_Activity_
Please copy out the records that follow, word for word.

_Records provided_
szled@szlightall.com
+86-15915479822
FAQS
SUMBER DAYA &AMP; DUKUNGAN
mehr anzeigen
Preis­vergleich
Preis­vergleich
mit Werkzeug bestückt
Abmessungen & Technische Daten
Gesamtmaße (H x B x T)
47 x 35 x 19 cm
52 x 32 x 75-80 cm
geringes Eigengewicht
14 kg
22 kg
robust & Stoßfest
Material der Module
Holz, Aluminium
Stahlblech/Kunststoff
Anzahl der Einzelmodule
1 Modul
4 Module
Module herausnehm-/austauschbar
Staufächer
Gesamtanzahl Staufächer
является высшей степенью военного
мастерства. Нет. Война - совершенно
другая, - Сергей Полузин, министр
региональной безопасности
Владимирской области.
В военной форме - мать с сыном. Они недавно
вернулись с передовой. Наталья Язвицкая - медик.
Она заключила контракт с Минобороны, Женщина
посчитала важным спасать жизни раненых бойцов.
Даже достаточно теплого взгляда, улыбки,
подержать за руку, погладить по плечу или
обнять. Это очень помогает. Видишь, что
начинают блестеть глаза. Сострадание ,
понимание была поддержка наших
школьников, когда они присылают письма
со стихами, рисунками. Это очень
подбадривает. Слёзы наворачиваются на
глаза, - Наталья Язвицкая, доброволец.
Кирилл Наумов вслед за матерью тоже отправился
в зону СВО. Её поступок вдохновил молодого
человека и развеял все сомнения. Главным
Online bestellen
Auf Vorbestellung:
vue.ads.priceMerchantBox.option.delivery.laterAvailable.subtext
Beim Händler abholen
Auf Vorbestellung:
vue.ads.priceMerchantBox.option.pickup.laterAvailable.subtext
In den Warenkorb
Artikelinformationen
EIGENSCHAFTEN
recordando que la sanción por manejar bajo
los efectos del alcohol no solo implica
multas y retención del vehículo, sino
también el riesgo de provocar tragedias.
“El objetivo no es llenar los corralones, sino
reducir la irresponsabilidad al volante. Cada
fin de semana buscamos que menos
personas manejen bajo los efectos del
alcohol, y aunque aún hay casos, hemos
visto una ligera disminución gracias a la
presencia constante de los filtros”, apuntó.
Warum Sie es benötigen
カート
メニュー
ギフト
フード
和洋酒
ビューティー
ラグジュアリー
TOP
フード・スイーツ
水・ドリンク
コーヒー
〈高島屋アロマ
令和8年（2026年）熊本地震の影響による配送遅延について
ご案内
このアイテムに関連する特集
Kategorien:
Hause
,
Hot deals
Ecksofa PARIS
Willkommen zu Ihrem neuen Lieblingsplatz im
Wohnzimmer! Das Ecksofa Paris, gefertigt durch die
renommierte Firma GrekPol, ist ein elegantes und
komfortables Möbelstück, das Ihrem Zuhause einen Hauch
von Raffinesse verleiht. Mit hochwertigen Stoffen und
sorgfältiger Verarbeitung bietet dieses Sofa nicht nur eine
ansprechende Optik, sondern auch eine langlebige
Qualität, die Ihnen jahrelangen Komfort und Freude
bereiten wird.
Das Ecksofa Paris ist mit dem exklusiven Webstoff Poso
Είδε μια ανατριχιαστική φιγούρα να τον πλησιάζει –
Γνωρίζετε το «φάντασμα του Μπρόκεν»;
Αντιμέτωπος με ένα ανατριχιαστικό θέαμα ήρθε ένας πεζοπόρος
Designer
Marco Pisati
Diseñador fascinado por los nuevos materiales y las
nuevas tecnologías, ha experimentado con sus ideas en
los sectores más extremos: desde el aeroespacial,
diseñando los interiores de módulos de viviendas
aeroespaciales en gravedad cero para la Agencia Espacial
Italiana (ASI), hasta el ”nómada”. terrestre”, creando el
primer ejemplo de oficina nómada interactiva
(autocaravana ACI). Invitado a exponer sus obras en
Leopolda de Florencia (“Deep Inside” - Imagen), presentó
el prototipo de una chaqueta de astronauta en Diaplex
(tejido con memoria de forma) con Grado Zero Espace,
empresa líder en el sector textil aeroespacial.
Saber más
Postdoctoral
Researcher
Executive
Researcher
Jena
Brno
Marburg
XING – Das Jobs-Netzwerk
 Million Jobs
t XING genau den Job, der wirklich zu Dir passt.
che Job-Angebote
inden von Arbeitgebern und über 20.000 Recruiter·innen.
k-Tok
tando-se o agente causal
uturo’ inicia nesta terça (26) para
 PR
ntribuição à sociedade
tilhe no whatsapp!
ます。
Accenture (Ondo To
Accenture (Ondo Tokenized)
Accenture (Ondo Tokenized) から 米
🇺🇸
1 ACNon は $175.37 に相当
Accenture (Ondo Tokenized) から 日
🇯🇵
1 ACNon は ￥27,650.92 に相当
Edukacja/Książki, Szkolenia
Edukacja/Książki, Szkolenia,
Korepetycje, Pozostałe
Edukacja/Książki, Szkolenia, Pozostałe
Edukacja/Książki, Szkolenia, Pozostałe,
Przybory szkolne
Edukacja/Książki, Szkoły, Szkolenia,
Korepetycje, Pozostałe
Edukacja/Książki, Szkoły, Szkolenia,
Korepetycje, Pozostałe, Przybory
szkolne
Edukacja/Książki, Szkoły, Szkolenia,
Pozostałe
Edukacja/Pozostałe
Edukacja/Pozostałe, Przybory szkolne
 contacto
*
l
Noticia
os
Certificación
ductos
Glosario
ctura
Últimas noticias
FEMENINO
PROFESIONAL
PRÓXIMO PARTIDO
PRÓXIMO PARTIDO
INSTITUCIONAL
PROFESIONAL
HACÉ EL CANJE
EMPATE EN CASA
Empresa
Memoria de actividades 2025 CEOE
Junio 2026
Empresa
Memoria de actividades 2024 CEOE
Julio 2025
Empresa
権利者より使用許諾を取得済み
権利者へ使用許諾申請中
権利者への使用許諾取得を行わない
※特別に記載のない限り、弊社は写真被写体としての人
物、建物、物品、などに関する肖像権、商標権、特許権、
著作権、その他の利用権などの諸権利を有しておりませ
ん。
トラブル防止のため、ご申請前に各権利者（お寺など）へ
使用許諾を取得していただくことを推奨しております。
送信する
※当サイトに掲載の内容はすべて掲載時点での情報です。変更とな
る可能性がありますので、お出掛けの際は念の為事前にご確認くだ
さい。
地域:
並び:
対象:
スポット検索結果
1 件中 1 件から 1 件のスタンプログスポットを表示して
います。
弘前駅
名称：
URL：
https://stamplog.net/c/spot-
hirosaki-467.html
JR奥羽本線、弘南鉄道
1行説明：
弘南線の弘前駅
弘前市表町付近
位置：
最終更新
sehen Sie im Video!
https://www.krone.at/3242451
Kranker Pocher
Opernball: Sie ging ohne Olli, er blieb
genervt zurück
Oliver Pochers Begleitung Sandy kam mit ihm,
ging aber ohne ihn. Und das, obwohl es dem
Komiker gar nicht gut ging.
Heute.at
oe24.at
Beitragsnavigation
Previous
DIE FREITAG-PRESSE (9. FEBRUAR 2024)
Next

_Answer to the problem_
szled@szlightall.com
+86-15915479822
FAQS
SUMBER DAYA &AMP; DUKUNGAN
mehr anzeigen
Preis­vergleich
Preis­vergleich
mit Werkzeug bestückt
Abmessungen & Technische Daten
Gesamtmaße (H x B x T)
47 x 35 x 19 cm
52 x 32 x 75-80 cm
geringes Eigengewicht
14 kg
22 kg
robust & Stoßfest
Material der Module
Holz, Aluminium
Stahlblech/Kunststoff
Anzahl der Einzelmodule
1 Modul
4 Module
Module herausnehm-/austauschbar
Staufächer
Gesamtanzahl Staufächer
является высшей степенью военного
мастерства. Нет. Война - совершенно
другая, - Сергей Полузин, министр
региональной безопасности
Владимирской области.
В военной форме - мать с сыном. Они недавно
вернулись с передовой. Наталья Язвицкая - медик.
Она заключила контракт с Минобороны, Женщина
посчитала важным спасать жизни раненых бойцов.
Даже достаточно теплого взгляда, улыбки,
подержать за руку, погладить по плечу или
обнять. Это очень помогает. Видишь, что
начинают блестеть глаза. Сострадание ,
понимание была поддержка наших
школьников, когда они присылают письма
со стихами, рисунками. Это очень
подбадривает. Слёзы наворачиваются на
глаза, - Наталья Язвицкая, доброволец.
Кирилл Наумов вслед за матерью тоже отправился
в зону СВО. Её поступок вдохновил молодого
человека и развеял все сомнения. Главным
Online bestellen
Auf Vorbestellung:
vue.ads.priceMerchantBox.option.delivery.laterAvailable.subtext
Beim Händler abholen
Auf Vorbestellung:
vue.ads.priceMerchantBox.option.pickup.laterAvailable.subtext
In den Warenkorb
Artikelinformationen
EIGENSCHAFTEN
recordando que la sanción por manejar bajo
los efectos del alcohol no solo implica
multas y retención del vehículo, sino
también el riesgo de provocar tragedias.
“El objetivo no es llenar los corralones, sino
reducir la irresponsabilidad al volante. Cada
fin de semana buscamos que menos
personas manejen bajo los efectos del
alcohol, y aunque aún hay casos, hemos
visto una ligera disminución gracias a la
presencia constante de los filtros”, apuntó.
Warum Sie es benötigen
カート
メニュー
ギフト
フード
和洋酒
ビューティー
ラグジュアリー
TOP
フード・スイーツ
水・ドリンク
コーヒー
〈高島屋アロマ
令和8年（2026年）熊本地震の影響による配送遅延について
ご案内
このアイテムに関連する特集
Kategorien:
Hause
,
Hot deals
Ecksofa PARIS
Willkommen zu Ihrem neuen Lieblingsplatz im
Wohnzimmer! Das Ecksofa Paris, gefertigt durch die
renommierte Firma GrekPol, ist ein elegantes und
komfortables Möbelstück, das Ihrem Zuhause einen Hauch
von Raffinesse verleiht. Mit hochwertigen Stoffen und
sorgfältiger Verarbeitung bietet dieses Sofa nicht nur eine
ansprechende Optik, sondern auch eine langlebige
Qualität, die Ihnen jahrelangen Komfort und Freude
bereiten wird.
Das Ecksofa Paris ist mit dem exklusiven Webstoff Poso
Είδε μια ανατριχιαστική φιγούρα να τον πλησιάζει –
Γνωρίζετε το «φάντασμα του Μπρόκεν»;
Αντιμέτωπος με ένα ανατριχιαστικό θέαμα ήρθε ένας πεζοπόρος
Designer
Marco Pisati
Diseñador fascinado por los nuevos materiales y las
nuevas tecnologías, ha experimentado con sus ideas en
los sectores más extremos: desde el aeroespacial,
diseñando los interiores de módulos de viviendas
aeroespaciales en gravedad cero para la Agencia Espacial
Italiana (ASI), hasta el ”nómada”. terrestre”, creando el
primer ejemplo de oficina nómada interactiva
(autocaravana ACI). Invitado a exponer sus obras en
Leopolda de Florencia (“Deep Inside” - Imagen), presentó
el prototipo de una chaqueta de astronauta en Diaplex
(tejido con memoria de forma) con Grado Zero Espace,
empresa líder en el sector textil aeroespacial.
Saber más
Postdoctoral
Researcher
Executive
Researcher
Jena
Brno
Marburg
XING – Das Jobs-Netzwerk
 Million Jobs
t XING genau den Job, der wirklich zu Dir passt.
che Job-Angebote
inden von Arbeitgebern und über 20.000 Recruiter·innen.
k-Tok
tando-se o agente causal
uturo’ inicia nesta terça (26) para
 PR
ntribuição à sociedade
tilhe no whatsapp!
ます。
Accenture (Ondo To
Accenture (Ondo Tokenized)
Accenture (Ondo Tokenized) から 米
🇺🇸
1 ACNon は $175.37 に相当
Accenture (Ondo Tokenized) から 日
🇯🇵
1 ACNon は ￥27,650.92 に相当
Edukacja/Książki, Szkolenia
Edukacja/Książki, Szkolenia,
Korepetycje, Pozostałe
Edukacja/Książki, Szkolenia, Pozostałe
Edukacja/Książki, Szkolenia, Pozostałe,
Przybory szkolne
Edukacja/Książki, Szkoły, Szkolenia,
Korepetycje, Pozostałe
Edukacja/Książki, Szkoły, Szkolenia,
Korepetycje, Pozostałe, Przybory
szkolne
Edukacja/Książki, Szkoły, Szkolenia,
Pozostałe
Edukacja/Pozostałe
Edukacja/Pozostałe, Przybory szkolne
 contacto
*
l
Noticia
os
Certificación
ductos
Glosario
ctura
Últimas noticias
FEMENINO
PROFESIONAL
PRÓXIMO PARTIDO
PRÓXIMO PARTIDO
INSTITUCIONAL
PROFESIONAL
HACÉ EL CANJE
EMPATE EN CASA
Empresa
Memoria de actividades 2025 CEOE
Junio 2026
Empresa
Memoria de actividades 2024 CEOE
Julio 2025
Empresa
権利者より使用許諾を取得済み
権利者へ使用許諾申請中
権利者への使用許諾取得を行わない
※特別に記載のない限り、弊社は写真被写体としての人
物、建物、物品、などに関する肖像権、商標権、特許権、
著作権、その他の利用権などの諸権利を有しておりませ
ん。
トラブル防止のため、ご申請前に各権利者（お寺など）へ
使用許諾を取得していただくことを推奨しております。
送信する
※当サイトに掲載の内容はすべて掲載時点での情報です。変更とな
る可能性がありますので、お出掛けの際は念の為事前にご確認くだ
さい。
地域:
並び:
対象:
スポット検索結果
1 件中 1 件から 1 件のスタンプログスポットを表示して
います。
弘前駅
名称：
URL：
https://stamplog.net/c/spot-
hirosaki-467.html
JR奥羽本線、弘南鉄道
1行説明：
弘南線の弘前駅
弘前市表町付近
位置：
最終更新
sehen Sie im Video!
https://www.krone.at/3242451
Kranker Pocher
Opernball: Sie ging ohne Olli, er blieb
genervt zurück
Oliver Pochers Begleitung Sandy kam mit ihm,
ging aber ohne ihn. Und das, obwohl es dem
Komiker gar nicht gut ging.
Heute.at
oe24.at
Beitragsnavigation
Previous
DIE FREITAG-PRESSE (9. FEBRUAR 2024)
Next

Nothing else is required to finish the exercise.